◆ **TASK GOAL**
Take the line containing "left front paw: (512, 641)" through the last line of the data and retype those lines exactly. Pictures do not belong in the copy.
===== RECORDS SUPPLIED
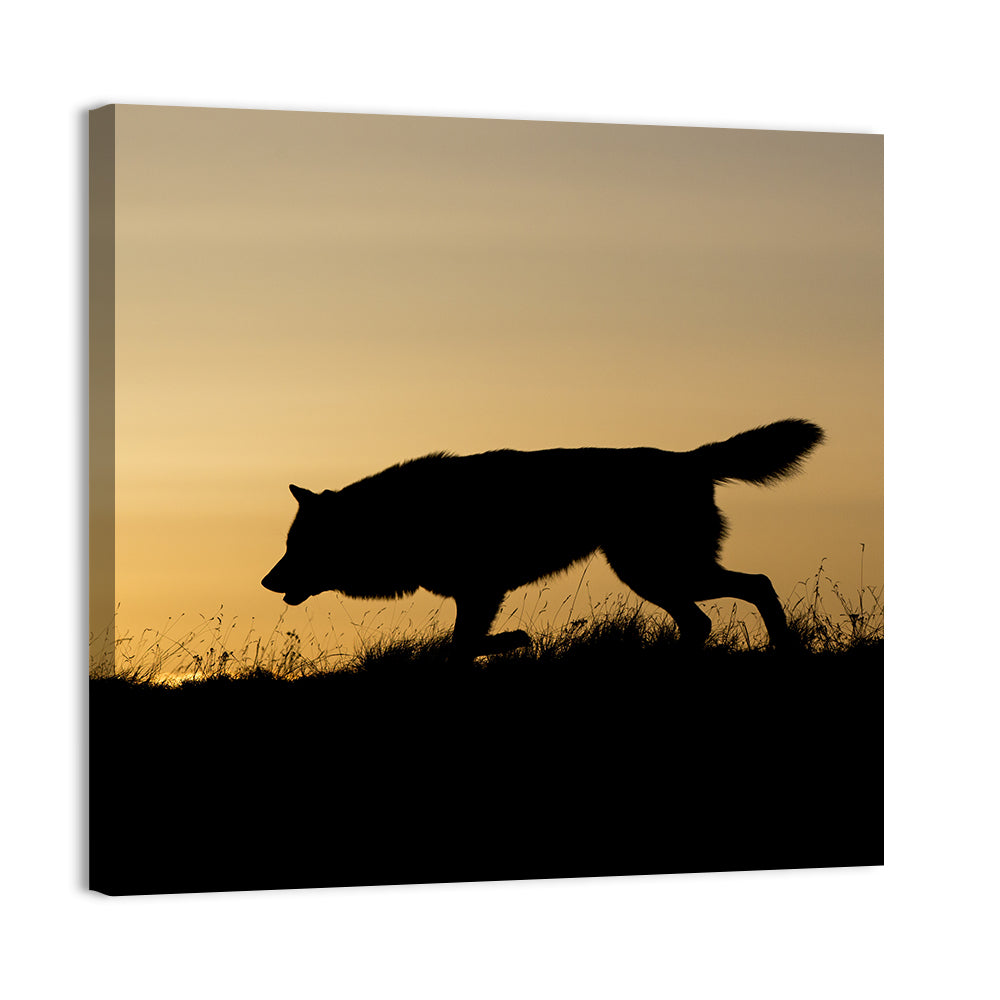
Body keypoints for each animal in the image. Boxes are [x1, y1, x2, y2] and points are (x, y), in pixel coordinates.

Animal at [262, 419, 824, 654]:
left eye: (296, 547)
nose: (267, 582)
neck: (397, 519)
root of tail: (690, 458)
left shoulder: (480, 591)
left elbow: (461, 646)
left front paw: (512, 641)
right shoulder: (477, 594)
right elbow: (463, 645)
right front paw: (511, 641)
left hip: (657, 571)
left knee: (755, 585)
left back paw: (783, 650)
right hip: (653, 576)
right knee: (706, 618)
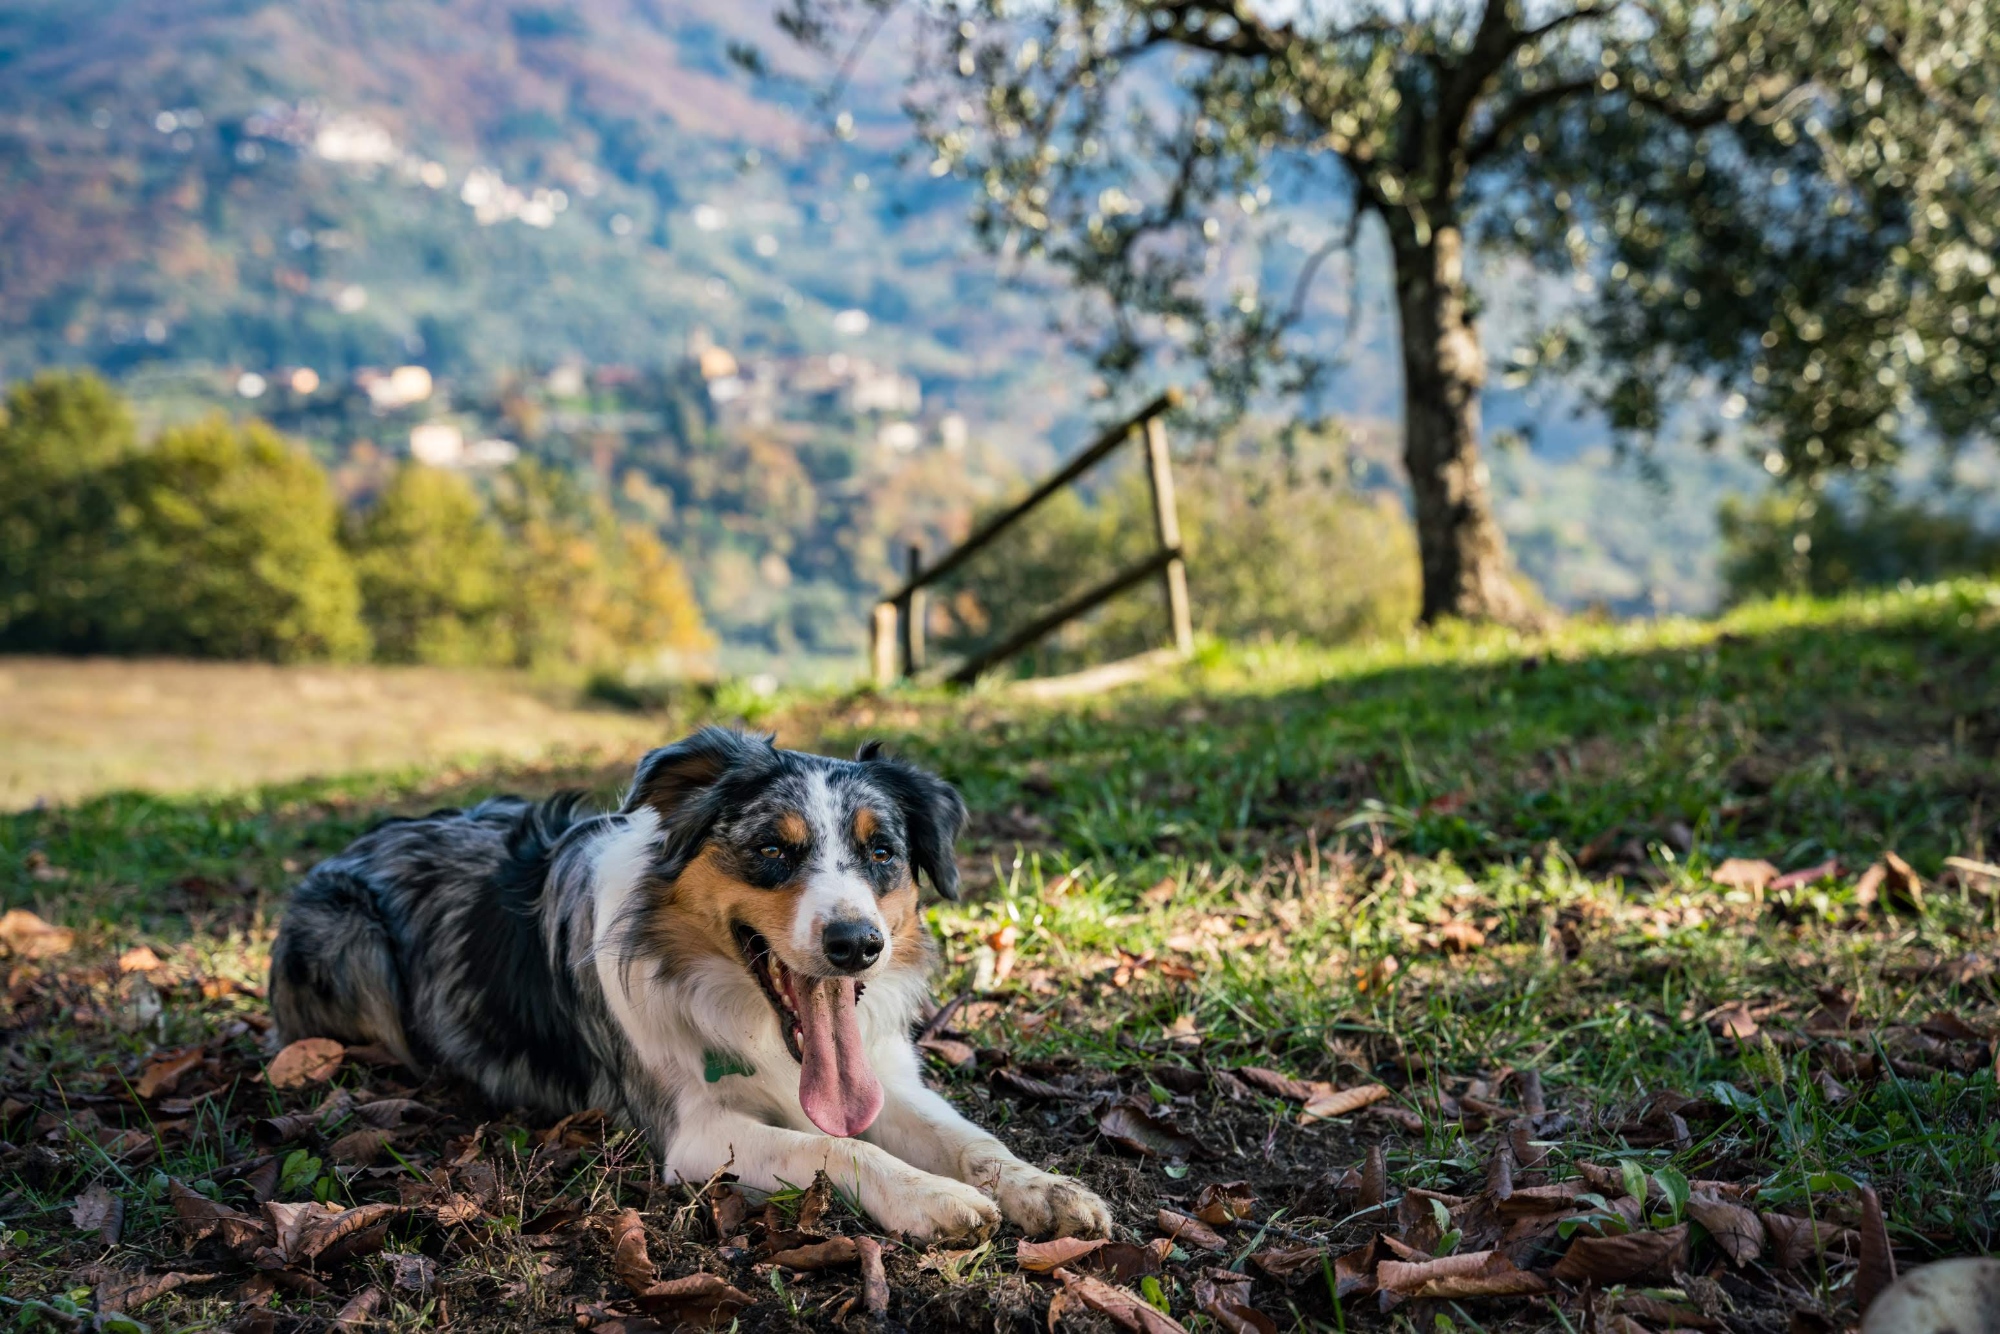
==========
◆ **ANSWER SECTION**
left front paw: (512, 641)
right shoulder: (477, 594)
right elbow: (463, 645)
right front paw: (511, 641)
left hip: (657, 571)
left knee: (755, 585)
left back paw: (783, 650)
right hip: (653, 576)
right knee: (706, 618)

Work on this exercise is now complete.